生化学工業の15年3月期の売上高はジェル・ワンの出荷増加したが、国内の薬価引下げ等の影響で微減

利益面については新生産設備稼働に伴う減価償却費増加が響き減益となる

 生化学工業<4548>(東1)の15年3月期業績は、円安効果や米国向けジェル・ワンの出荷が増加した一方で、国内における薬価引き下げや、米国向けスパルツの出荷が前期に高水準だった反動を受け売上高は微減となった。利益面についても新生産設備稼働に伴う減価償却費増加により売上総利益が減少したことに加え、開発テーマ進展に伴い研究開発費が大幅に増加したことで減益となった。

 15年3月期連結業績は、売上高295億22百万円(14年3月期比0.3%減)、営業利益23億83百万円(同51.7%減)、経常利益40億08百万円(同31.8%減)、純利益36億50百万円(同23.1%減)であった。

 同社の事業は、医薬品事業(国内医薬品、海外医薬品、医薬品原体)、LAL事業に分かれている。

 医薬品事業の国内医薬品の売上高は、168億98百万円(同6.1%減)であった。
 関節機能改善剤アルツは、市場全体の数量ベースでの伸び率がマイナスに転じるなかで、医療機関納入本数と当社出荷本数が増加したが、当社売上は、薬価引き下げの影響により減少した。
 眼科手術補助剤オペガンは、厳しい競合環境下で医療機関納入本数は増加したものの、薬価引き下げの影響をカバーできず当社売上は減少。
 内視鏡用粘膜下注入材ムコアップは、医療機関納入本数がほぼ前期並み、当社売上は販売提携先の在庫調整の影響を受け減少。

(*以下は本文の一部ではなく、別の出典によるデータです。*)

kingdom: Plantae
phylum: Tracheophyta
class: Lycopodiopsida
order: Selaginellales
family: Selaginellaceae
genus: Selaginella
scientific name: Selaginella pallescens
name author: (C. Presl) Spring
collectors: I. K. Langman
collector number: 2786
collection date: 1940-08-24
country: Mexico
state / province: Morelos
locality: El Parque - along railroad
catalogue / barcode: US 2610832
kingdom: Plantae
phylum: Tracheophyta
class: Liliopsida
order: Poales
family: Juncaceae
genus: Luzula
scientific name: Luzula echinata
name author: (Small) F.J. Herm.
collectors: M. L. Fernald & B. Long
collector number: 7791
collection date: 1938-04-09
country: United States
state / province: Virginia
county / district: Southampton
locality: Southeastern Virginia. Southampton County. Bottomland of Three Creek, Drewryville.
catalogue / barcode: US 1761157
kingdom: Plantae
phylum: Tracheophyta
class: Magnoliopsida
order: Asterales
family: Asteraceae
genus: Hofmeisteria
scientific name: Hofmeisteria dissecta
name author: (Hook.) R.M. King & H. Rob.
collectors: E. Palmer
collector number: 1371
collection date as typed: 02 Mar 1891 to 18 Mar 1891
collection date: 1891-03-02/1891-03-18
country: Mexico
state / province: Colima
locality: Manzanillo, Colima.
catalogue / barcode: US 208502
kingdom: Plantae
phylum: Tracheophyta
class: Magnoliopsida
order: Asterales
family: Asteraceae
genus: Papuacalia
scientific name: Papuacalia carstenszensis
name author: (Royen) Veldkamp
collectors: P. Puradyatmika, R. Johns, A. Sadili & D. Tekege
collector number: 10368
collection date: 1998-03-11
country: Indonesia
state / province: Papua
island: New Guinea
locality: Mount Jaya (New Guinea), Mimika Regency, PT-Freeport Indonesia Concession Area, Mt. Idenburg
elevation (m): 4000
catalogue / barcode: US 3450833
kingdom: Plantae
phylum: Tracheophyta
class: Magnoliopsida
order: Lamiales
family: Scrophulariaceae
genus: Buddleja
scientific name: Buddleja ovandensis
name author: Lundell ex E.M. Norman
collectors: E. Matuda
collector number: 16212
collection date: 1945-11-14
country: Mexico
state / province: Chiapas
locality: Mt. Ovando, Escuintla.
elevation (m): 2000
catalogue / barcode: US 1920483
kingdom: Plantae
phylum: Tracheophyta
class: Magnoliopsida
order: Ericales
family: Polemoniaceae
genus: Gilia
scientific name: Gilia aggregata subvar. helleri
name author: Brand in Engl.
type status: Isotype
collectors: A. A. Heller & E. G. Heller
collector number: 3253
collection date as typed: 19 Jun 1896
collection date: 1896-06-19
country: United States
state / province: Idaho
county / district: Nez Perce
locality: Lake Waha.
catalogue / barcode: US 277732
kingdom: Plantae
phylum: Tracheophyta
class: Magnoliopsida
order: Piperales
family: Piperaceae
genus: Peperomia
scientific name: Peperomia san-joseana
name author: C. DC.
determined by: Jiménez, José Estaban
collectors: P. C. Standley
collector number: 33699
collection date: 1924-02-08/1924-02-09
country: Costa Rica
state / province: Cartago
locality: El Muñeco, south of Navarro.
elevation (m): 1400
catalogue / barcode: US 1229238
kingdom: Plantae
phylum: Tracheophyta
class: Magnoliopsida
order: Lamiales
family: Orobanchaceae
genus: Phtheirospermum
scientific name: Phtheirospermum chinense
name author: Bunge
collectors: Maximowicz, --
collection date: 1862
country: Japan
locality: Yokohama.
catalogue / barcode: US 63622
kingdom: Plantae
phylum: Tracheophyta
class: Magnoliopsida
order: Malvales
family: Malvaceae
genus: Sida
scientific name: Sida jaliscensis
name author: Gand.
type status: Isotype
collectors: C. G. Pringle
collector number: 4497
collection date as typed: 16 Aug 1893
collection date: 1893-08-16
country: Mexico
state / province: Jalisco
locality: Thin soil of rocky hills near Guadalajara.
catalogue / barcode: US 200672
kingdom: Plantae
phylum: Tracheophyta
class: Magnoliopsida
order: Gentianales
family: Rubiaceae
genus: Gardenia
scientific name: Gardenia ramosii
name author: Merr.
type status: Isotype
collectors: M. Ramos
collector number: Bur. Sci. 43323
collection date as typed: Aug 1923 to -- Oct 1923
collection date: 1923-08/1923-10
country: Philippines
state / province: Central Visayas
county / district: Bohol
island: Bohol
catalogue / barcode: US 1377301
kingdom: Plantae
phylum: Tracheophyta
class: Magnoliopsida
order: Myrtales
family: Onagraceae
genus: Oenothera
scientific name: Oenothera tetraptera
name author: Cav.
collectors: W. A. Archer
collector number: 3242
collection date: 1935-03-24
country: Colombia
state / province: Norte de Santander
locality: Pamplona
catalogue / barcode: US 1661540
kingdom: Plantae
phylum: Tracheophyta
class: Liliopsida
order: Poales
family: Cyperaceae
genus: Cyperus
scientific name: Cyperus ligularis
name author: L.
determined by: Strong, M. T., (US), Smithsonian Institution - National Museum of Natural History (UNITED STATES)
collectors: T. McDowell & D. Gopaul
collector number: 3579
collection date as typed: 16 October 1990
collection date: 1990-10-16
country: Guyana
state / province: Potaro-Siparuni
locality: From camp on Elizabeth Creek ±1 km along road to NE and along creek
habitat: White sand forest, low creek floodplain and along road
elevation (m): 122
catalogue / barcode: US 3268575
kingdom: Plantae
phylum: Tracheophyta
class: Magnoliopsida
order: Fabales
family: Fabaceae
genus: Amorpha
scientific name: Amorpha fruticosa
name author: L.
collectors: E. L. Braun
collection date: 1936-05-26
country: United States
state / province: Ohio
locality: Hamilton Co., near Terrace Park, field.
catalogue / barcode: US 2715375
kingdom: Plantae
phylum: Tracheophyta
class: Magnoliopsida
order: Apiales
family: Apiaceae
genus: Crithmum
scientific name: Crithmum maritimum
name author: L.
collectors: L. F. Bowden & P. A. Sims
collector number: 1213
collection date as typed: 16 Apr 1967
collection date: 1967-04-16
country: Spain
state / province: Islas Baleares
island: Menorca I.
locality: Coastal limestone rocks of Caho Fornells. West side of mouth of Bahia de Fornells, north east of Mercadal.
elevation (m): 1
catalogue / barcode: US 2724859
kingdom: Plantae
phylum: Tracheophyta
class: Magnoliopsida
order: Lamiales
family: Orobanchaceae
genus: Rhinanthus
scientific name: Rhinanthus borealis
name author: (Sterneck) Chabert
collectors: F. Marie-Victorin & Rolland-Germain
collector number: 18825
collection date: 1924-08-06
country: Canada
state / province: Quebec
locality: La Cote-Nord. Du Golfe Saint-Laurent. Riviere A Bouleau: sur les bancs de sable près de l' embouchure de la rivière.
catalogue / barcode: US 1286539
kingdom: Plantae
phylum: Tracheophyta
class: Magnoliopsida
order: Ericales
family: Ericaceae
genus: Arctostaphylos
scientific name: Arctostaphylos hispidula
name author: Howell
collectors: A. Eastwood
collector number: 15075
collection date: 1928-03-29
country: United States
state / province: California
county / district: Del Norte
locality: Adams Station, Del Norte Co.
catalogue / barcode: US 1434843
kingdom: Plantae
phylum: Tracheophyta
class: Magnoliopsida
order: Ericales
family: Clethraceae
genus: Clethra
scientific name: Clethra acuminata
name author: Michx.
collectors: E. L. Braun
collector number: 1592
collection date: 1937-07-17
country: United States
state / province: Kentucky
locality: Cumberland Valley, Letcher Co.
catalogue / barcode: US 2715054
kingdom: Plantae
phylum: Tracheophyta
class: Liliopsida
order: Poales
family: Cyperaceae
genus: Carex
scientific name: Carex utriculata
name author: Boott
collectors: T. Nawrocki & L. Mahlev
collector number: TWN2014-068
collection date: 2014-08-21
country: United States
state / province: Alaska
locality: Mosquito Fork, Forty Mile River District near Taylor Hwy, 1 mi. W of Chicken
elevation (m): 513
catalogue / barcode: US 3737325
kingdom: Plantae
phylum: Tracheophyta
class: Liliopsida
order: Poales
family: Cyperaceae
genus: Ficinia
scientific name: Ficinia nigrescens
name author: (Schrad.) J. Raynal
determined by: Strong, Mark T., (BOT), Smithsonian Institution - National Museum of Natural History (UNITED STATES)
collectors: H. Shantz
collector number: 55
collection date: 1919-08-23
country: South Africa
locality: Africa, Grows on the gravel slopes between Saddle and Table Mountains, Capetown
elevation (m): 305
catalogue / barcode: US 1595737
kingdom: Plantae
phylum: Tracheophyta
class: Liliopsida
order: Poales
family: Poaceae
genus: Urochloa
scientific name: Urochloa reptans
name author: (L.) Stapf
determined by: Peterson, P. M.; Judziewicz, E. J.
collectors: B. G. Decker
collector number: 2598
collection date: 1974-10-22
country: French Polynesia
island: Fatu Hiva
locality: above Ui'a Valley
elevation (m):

 海外医薬品の売上高は、63億39百万円(同10.9%増)。
 5回投与の関節機能改善剤スパルツは、複数回投与製品のなかで3回投与の競合品が引き続き売上を伸ばしているが、米国現地販売は販売提携先の拡販努力により微減に留まった。当社売上は、前期における出荷が高水準だった反動を受け、減少。
 中国向けアルツは、医薬品市場の成長が続くなか、主要都市の大病院などで高い品質が評価され、現地販売及び当社売上が増加した。
 単回投与の関節機能改善剤ジェル・ワンは、米国現地販売の増加に加え、円安効果もあり、当社売上は増加した。なお、米国における事業拡大をさらに加速させていくことを目的として、14年10月の米国駐在員事務所開設に続き、15年5月に本社組織として北米戦略室を新設した。

 医薬品原体の売上高は、14億07百万円(同13.6%減)であった。ヒアルロン酸の市場環境が厳しさを増しており、減少した。
 これらの結果、医薬品事業の売上高は246億46百万円(同2.7%減)となった。

 LAL事業については、国内外におけるエンドトキシン測定用試薬の販売増加や円安効果により、売上高は48億76百万円(同14.2%増)であった。

 今期16年3月期については、円安効果に加えジェル・ワンや中国向けアルツ等の販売拡大で増収を見込んでいる。利益面については、為替評価益等の減少、税率の上昇(一過性低減要因の終了)の影響で経常利益、純利益については減益を見込んでいる。

 16年3月期連結業績予想は、売上高306億50百万円(前期比3.8%増)、営業利益24億円(同0.7%増)、経常利益38億円(同5.2%減)、純利益29億円(同20.6%減)を見込む。

 配当については、年間配当26円(第2四半期末13円、期末13円)を予想。